Bando Tamasaburo, the famed Kabuki actor and Living Treasure, was a guest on a segment of the NHK program this evening that had for its theme, “My Treasure”. He related that when growing up in the world of Kabuki, his career beginning when he was six years old, he often played backstage in the famed Kabuki theater located near Ginza. That reminded me of a similar experience of my own.
My parents loved the theater and they with other like-minded amateur thespians formed The Little Theater on the Bay in Coos Bay, Oregon in the late 1940s. Some of my earlies memories are of playing around the theater and the backstage areas. In the beginning the theater was housed upstairs in a building in Coos Bay, but in the early 1950s it bought the Liberty Movie Theater in the adjacent town of North Bend. That theater was originally built in 1924 as a silent movie theater. I have many memories of playing in the old building when I was a child.

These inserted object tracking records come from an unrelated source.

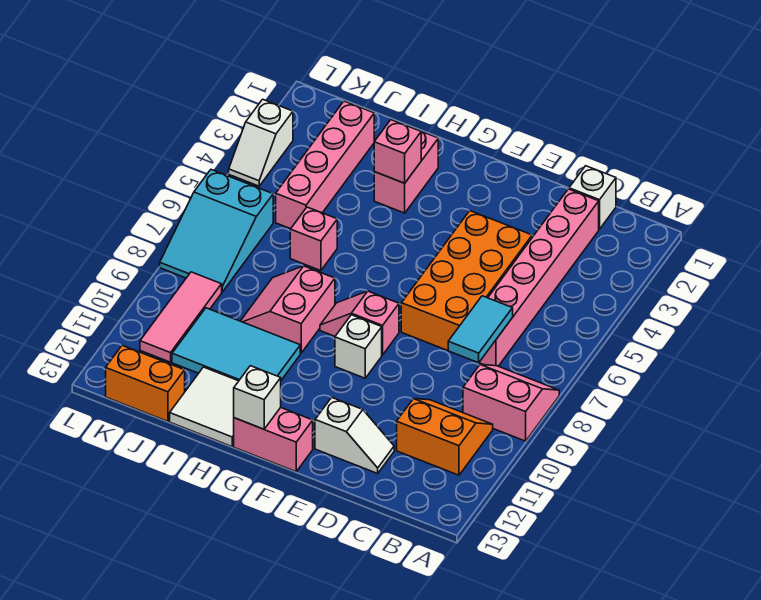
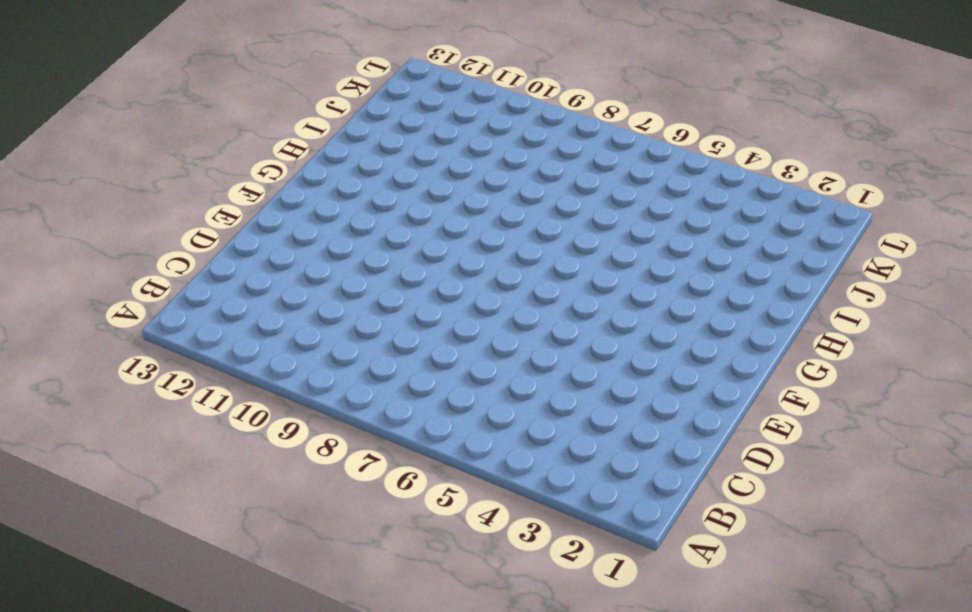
none -> pink 2x2 slope [463,364,559,441]
none -> orange 2x2 slope [397,399,493,475]
none -> white 1x1 brick [569,166,616,229]

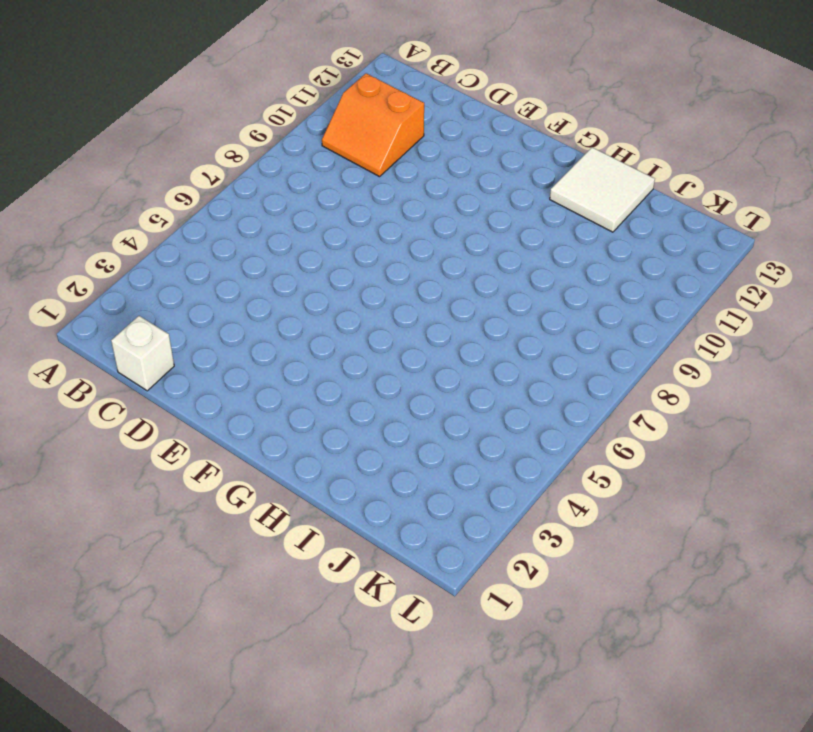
none -> pink 2x2 slope [463,364,559,441]
none -> pink 1x6 brick [479,189,599,366]
none -> orange 2x4 brick [401,211,532,350]

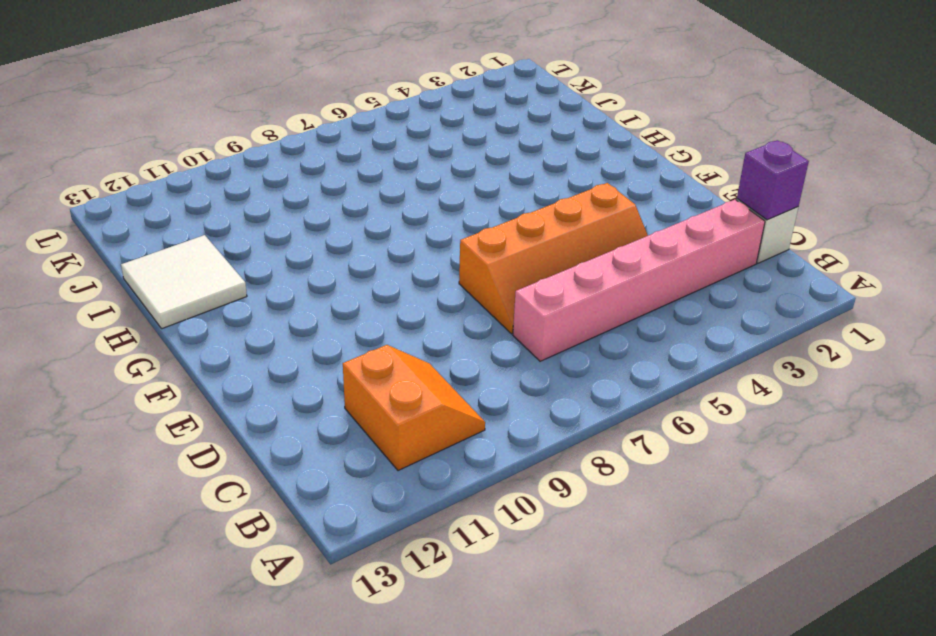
purple 1x1 brick [737,140,809,220] -> none
orange 2x4 slope [459,183,648,334] -> orange 2x4 brick [401,211,532,350]
none -> pink 2x2 slope [463,364,559,441]
none -> white 1x2 slope [315,397,394,473]
none -> pink 1x2 slope [320,291,399,355]

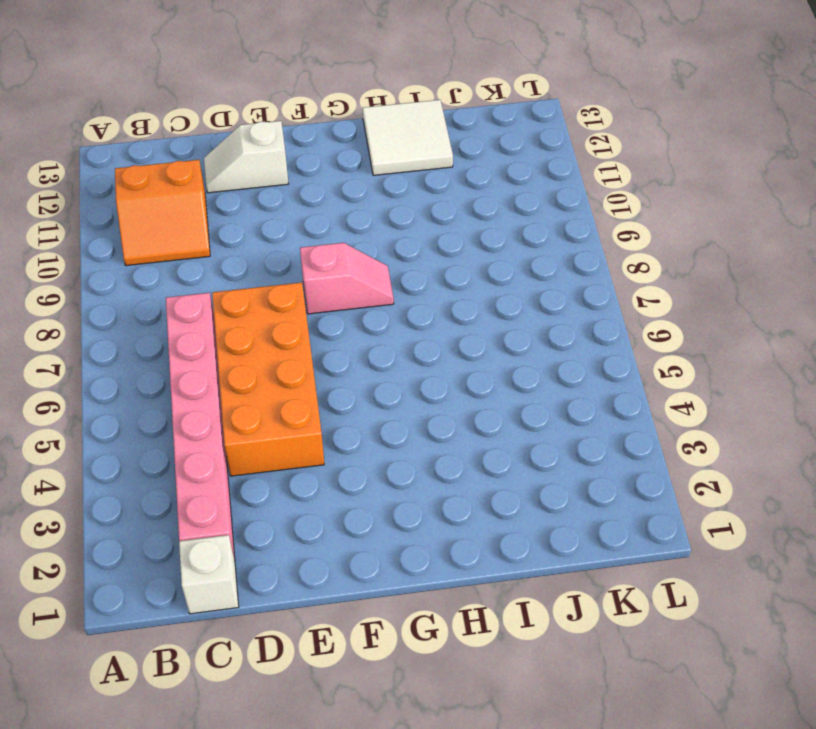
none -> pink 2x2 slope [463,364,559,441]
none -> white 1x1 brick [335,315,382,378]
none -> pink 1x2 brick [234,408,313,472]

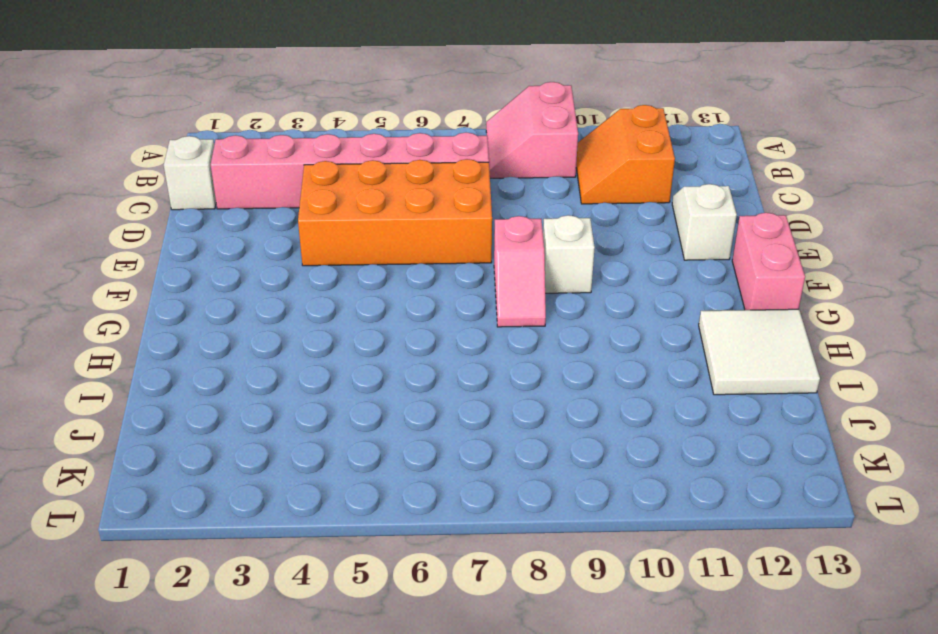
none -> pink 1x2 brick [374,132,438,213]
none -> pink 2x2 slope [241,266,335,353]
none -> cyan 2x3 tile [172,308,300,381]

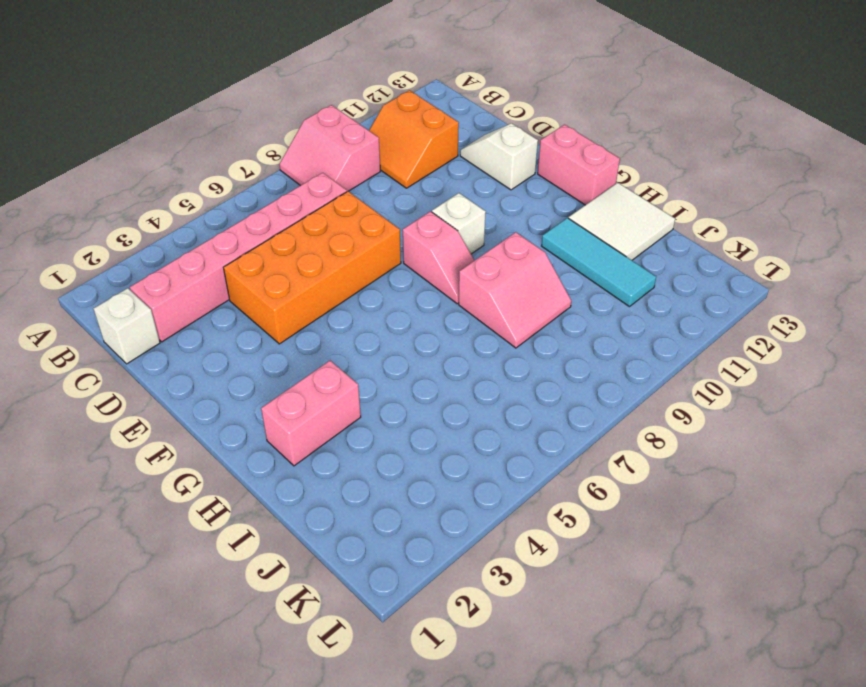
cyan 1x3 tile [542,218,656,307] -> cyan 2x3 tile [172,308,300,381]
none -> pink 1x1 brick [290,207,337,271]
none -> pink 1x4 brick [276,101,374,229]
none -> orange 1x2 brick [106,345,185,421]

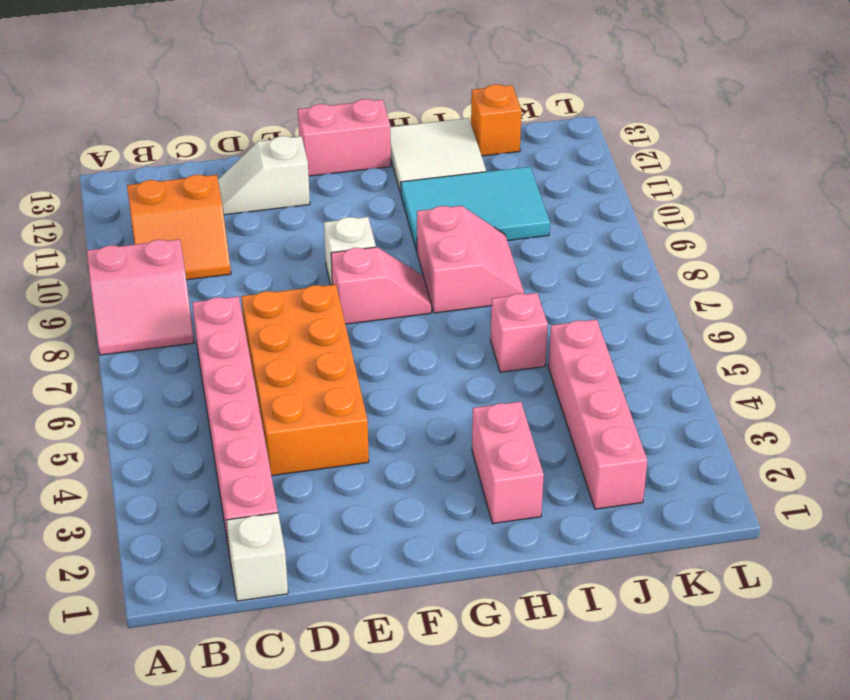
orange 1x1 brick [471,84,521,156] -> orange 1x2 brick [106,345,185,421]
none -> cyan 2x3 slope [160,170,273,292]
none -> pink 1x3 tile [140,272,222,362]
none -> white 1x2 slope [229,99,293,186]

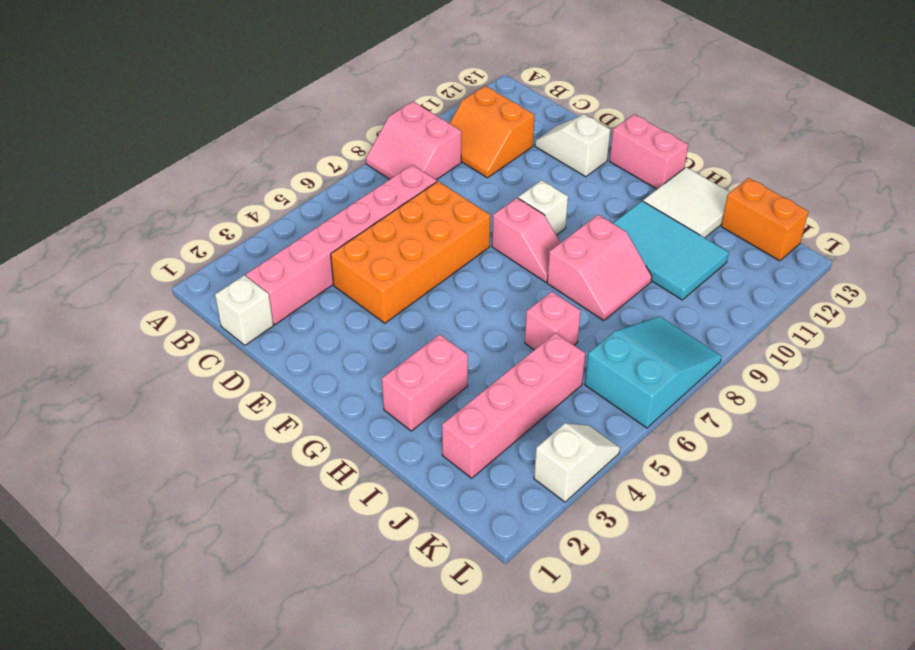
none -> pink 1x3 tile [140,272,222,362]
none -> cyan 1x2 tile [448,296,513,363]
none -> white 1x1 brick [234,366,281,429]

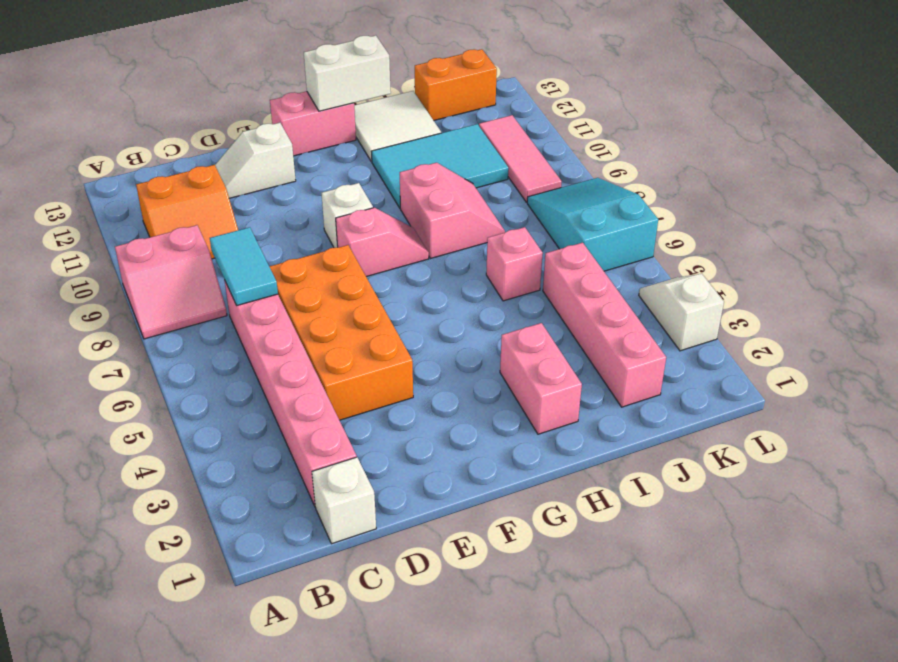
white 1x2 brick [304,35,391,111] -> white 1x1 brick [234,366,281,429]
none -> pink 1x1 brick [374,120,421,183]

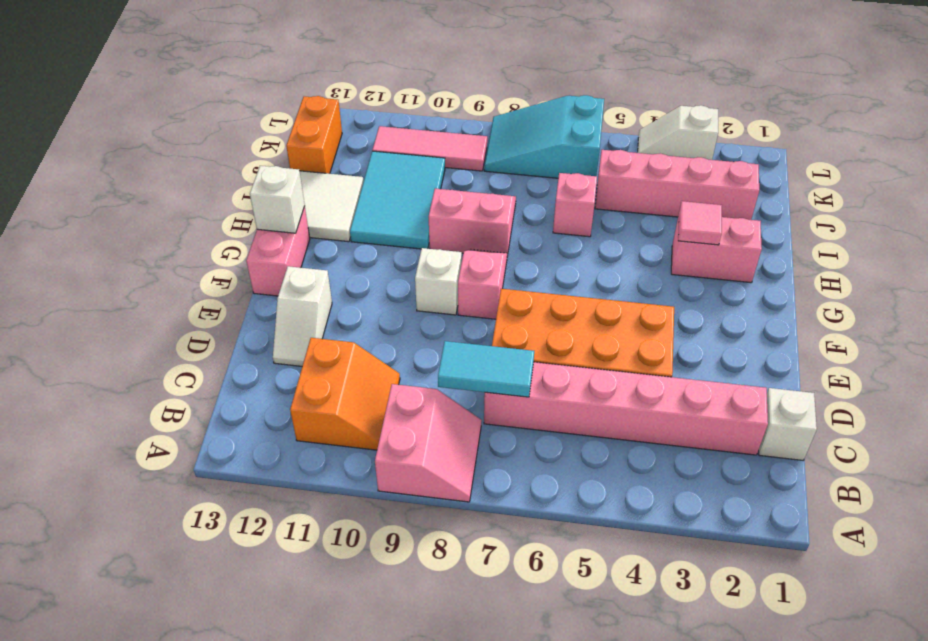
pink 1x1 tile [678,201,722,245] -> pink 1x1 brick [374,120,421,183]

Both my parents acted and my father directed as well. One member of the theater group who went on to New York and Hollywood fame was Roy Scheider. He appeared in such famous movies as The French Connection and Jaws. At the time he was in the Air Force stationed at a base near town. I remember him sometimes coming to our house to talk about theater with my parents.

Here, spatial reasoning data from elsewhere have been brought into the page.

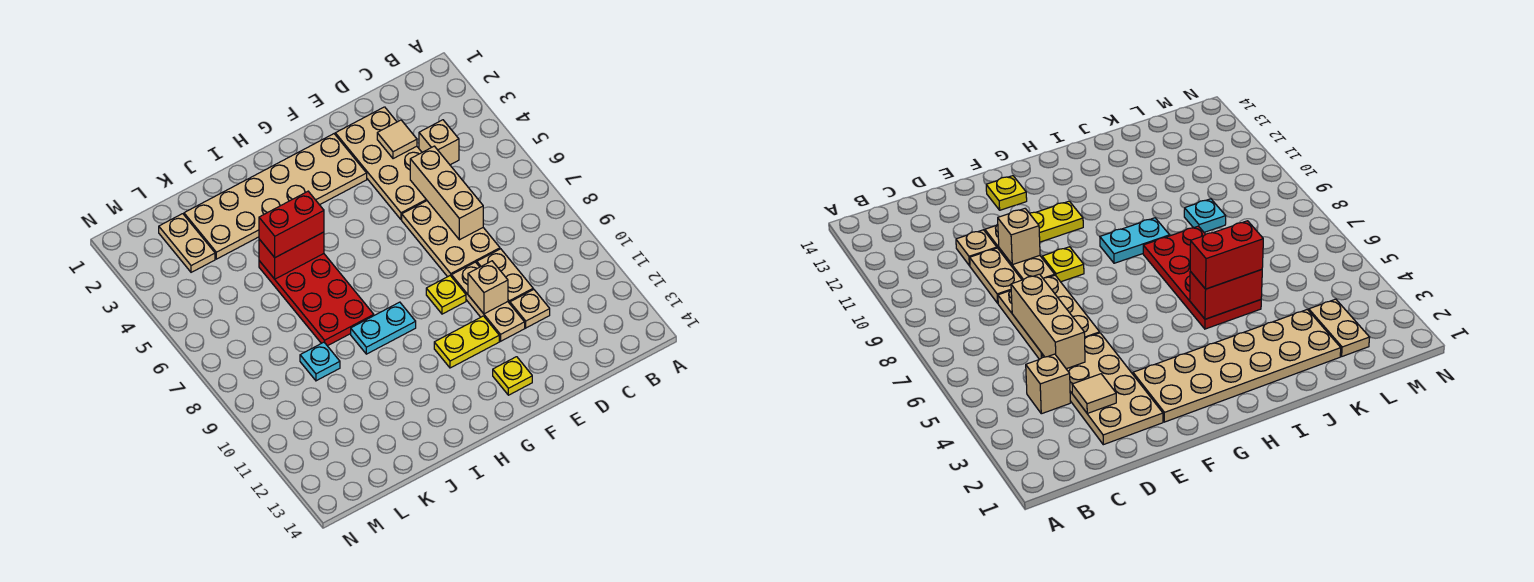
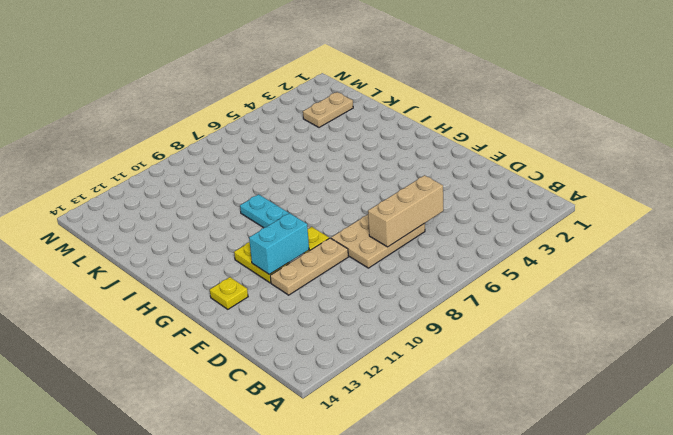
cyan 1x2 brick [249,213,309,274] -> none
none -> tan 1x1 brick [419,120,459,165]
none -> tan 2x4 plate [335,107,427,220]
none -> tan 1x2 plate [477,249,533,304]

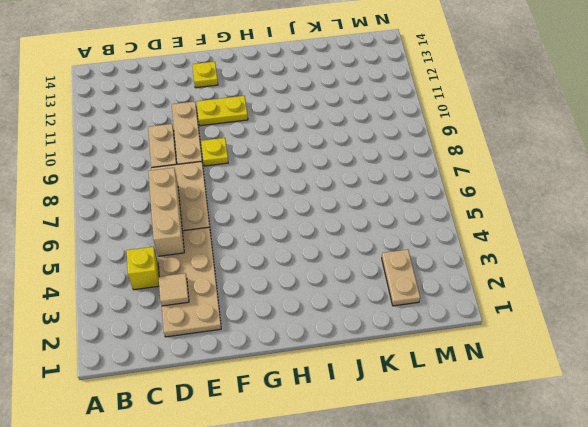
yellow 1x1 brick [127,247,159,290] -> tan 1x1 brick [419,120,459,165]
none -> tan 1x1 plate [510,289,550,328]
none -> tan 2x6 plate [184,134,367,259]
none -> cyan 1x2 plate [351,302,416,354]

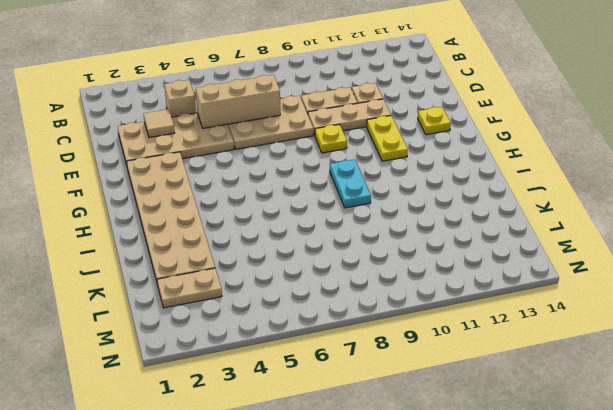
none -> red 2x4 plate [259,254,374,346]
none -> cyan 1x1 plate [300,342,340,381]
none -> tan 1x1 brick [468,261,508,314]

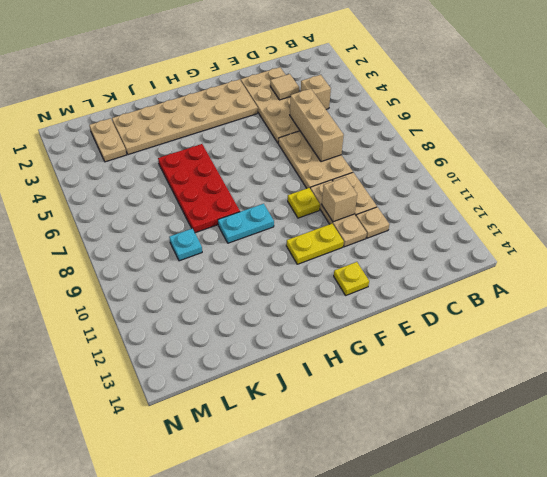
none -> red 1x2 brick [259,232,324,279]
none -> red 1x2 brick [259,191,324,257]

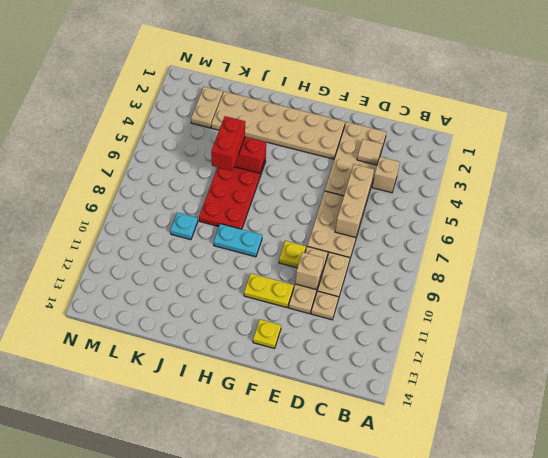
red 1x2 brick [211,116,245,171] -> red 1x2 brick turned to [259,191,324,257]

My parents once actually persuaded me to act in a production when I was about 12 years old. I remember that I played a young boy, but other than that, not much else except for one time when another actor in the play had gotten drunk and forgot his lines, so I had to improvise! Unlike my parents, I did not have the same love for the theater as they did and preferred to act out my own fantasies in the real word, becoming known in so doing so as a “class clown” because I was always making my classmates laugh and getting into trouble for my mischievous pranks, often on teachers. I think my attitude then was reflected in the famous words of Shakespeare:
All the world's a stage, and all the men and women merely players: they have their exits and their entrances; and one man in his time plays many parts, his acts being seven ages.
Aside from theater, “backstage” and “behind the scenes” refer to areas not visible to the public, especially in regards to making decisions. People of influence, such as advisors who shun the public eye, operate primarily “behind the scenes”.